第79章

    “……”徐徒然与蒲晗对视一眼,均不由猜测起U13“颜色”的变化,与升级之间的关系。不过他们各自的考核也快开始,有些思考,还得往后稍稍。

    徐徒然与厄南道别,继续往指定地点练舞室赶。练舞室在对面建筑,他们要过去就得穿过玻璃游廊。徐徒然趁机东瞧西望,果然在草丛间找到了一只野猫的影子。

    那猫看着像是只橘猫,个头不大。正瞪着一双无瞳的眼眶,冷冷盯着面前的玻璃游廊。

    徐徒然顿时来劲了,捋起袖子就冲了过去。谁想还没等她来得及放个七号冰,便听那小橘猫一声凄厉嚎叫——

    叫的同时甚至还往上跳了一下,仿佛屁股通了电。

    跟着就见它闪电般钻进了旁边草丛里,也不知是怎么把自己塞进去的,总之等徐徒然反应过来,面前就只剩了一个尾巴尖。

    再过一瞬,连尾巴尖也没了。

    整套流程一气呵成,完全没给徐徒然反应的时间。她愣愣看着橘猫消失的方向,又看看自己的手,一脸莫名:“它干嘛?我还没动手呢。”

    蒲晗呵了一声:“说不定你在它们之间已经臭名远播,被拉进了黑名单。”

    “瞎说,怎么可能。我又没欺负它们。”

    徐徒然理直气壮地说着,说完也不知是岔气还是怎的,猛地打了个嗝。

    第一百三十一章

    【捉虫】

    徐徒然的考核地点在练舞室,蒲晗则是在她隔壁。两人结伴来到对应楼层,负责的工作人员早已等在那里,将他们分别带到了不同的房间。

    徐徒然今天依旧是背包加琴盒的装束。工作人员纠结半天,终究是没敢让她拿下来,只能由着她这样带了进去。

    练舞室内明亮空旷,四面都铺着大大的镜子。

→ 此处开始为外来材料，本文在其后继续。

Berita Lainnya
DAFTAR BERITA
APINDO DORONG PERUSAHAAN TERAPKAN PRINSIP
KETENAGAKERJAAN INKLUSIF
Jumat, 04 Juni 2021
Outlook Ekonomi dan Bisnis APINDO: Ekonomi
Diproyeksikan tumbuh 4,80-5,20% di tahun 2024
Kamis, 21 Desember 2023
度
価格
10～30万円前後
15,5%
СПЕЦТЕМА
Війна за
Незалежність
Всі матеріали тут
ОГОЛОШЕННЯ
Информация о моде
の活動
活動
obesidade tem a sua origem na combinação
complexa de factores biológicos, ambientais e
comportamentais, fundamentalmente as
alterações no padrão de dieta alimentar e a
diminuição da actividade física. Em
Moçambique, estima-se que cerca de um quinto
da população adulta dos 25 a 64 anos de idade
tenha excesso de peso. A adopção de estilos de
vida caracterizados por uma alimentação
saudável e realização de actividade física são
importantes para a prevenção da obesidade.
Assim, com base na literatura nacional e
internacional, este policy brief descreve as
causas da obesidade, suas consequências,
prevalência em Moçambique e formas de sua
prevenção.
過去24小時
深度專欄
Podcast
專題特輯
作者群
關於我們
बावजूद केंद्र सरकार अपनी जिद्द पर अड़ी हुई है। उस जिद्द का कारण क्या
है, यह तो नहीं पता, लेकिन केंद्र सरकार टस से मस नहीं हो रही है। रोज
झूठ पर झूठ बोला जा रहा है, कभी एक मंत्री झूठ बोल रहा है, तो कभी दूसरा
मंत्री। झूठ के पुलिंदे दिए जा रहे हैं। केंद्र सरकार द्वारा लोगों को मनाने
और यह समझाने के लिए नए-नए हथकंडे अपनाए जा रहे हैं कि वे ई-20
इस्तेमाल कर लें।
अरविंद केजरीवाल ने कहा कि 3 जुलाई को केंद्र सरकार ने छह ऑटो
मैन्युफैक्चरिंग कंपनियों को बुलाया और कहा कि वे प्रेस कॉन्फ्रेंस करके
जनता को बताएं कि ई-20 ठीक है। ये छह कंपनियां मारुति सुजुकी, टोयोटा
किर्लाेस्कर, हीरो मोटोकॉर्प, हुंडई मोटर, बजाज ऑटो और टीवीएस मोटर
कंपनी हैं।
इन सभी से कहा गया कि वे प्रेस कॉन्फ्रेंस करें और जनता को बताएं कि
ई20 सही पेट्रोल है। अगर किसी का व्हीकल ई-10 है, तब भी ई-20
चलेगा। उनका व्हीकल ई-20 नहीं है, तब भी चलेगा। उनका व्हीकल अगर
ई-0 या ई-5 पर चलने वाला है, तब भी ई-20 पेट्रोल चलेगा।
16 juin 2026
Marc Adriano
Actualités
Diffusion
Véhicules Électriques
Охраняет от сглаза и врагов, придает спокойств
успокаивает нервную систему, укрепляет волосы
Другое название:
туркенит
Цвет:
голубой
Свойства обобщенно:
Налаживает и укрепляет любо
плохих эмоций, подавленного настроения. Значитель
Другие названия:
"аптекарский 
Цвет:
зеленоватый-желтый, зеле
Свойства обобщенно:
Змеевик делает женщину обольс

徐徒然独自走到房间中央,身后传来工作人员关门的声音。

    “具体的考核内容,你等等就知道了。”这是工作人员离开时说的最后一句话。

    徐徒然无所谓地在房间里溜达着,倒影在镜面中晃来晃去。不知过了多久,徐徒然忽感有些不对,警觉地转头,正见镜面中的自己,正直勾勾地看着自己,脸上浮出僵硬苍白的笑。

    几乎是同一时间,镜中倒映出的场景也悄无声息地改变。阴暗的色调与昏暗的光线填满了镜面之内的空间。徐徒然若有所思地转头,果见自己身处的空间,也已完全变了模样。

    原本空旷明亮的练舞室,变成了昏暗狭窄的房间。只有顶上一盏昏黄的旧灯泡一闪一亮。面前的地板多了厨灶,墙上多了挂壁式刀架和筷子笼。身侧则堆着些腐烂的蔬菜,紧挨着水斗和垃圾桶,散发出刺鼻的气味。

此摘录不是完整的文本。